= Michael A. O'Keefe =

Australian physicist

Michael A. O'Keefe (born 8 September 1942, in East Melbourne, Australia) is a physicist who has worked in materials science and electron microscopy. He is perhaps best known for his production of the seminal computer code for modeling of high-resolution transmission electron microscopy (HRTEM) images; his software was later made available as part of the DeepView package for remote electron microscopy and control. O'Keefe's tutorial on theory and application of high-resolution electron microscope image simulation is available online.

O'Keefe has established methods of quantifying resolution quality, and methods of deriving accurate atom positions from high-resolution images. He used these methods to help establish high-resolution electron microscopy as a precise science; in addition to its more-pedestrian role of pictorial confirmation of nano measurements, he demonstrated HRTEM's value in measurement of nano-properties. The video and associated slides illustrate the role of his work in providing tools for nano-characterization.

O'Keefe designed and developed the one-Ångström microscope (OÅM) for the National Center for Electron Microscopy at Lawrence Berkeley National Laboratory based on an FEI Company CM300 microscope that he modified extensively to improve coherence and correct three-fold astigmatism. He was successful in breaking the "one-Ångström barrier" to resolution using his combination of hardware and software correction of microscope aberrations.

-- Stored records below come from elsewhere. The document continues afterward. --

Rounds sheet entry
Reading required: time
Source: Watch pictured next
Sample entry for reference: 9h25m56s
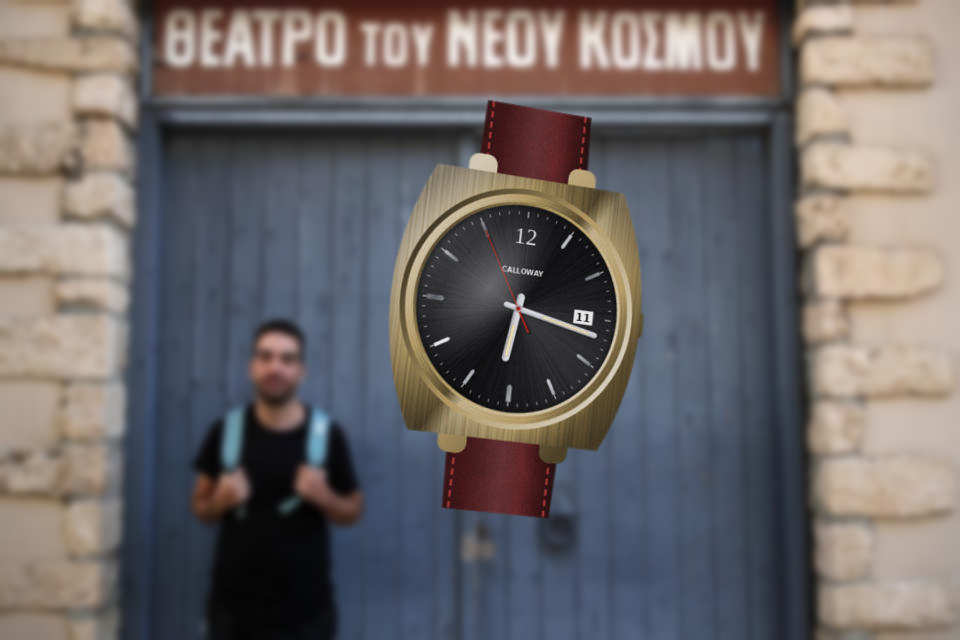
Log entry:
6h16m55s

He produced the first HRTEM images to show carbon atoms separated by less than one Ångström in diamond (0.89 Å) and silicon atoms in crystalline silicon (0.78 Å)—an example of his silicon work appears on a webpage at the Department of Energy. His OÅM was the first HRTEM able to image the smallest metal atoms (lithium) in lithium battery materials. Building on his work designing and operating his one-Ångström microscope (OÅM), O'Keefe produced the design for the LBNL TEAM (transmission electron aspheric microscope) able to resolve atoms in the deep sub-Ångström resolution region (less than 0.5 Å) using a hardware electron-wave phase-corrector (Cs corrector) in combination with a coherence-enhancing electron-beam monochromator.

O'Keefe was elected president of the Microscopy Society of America in 2007.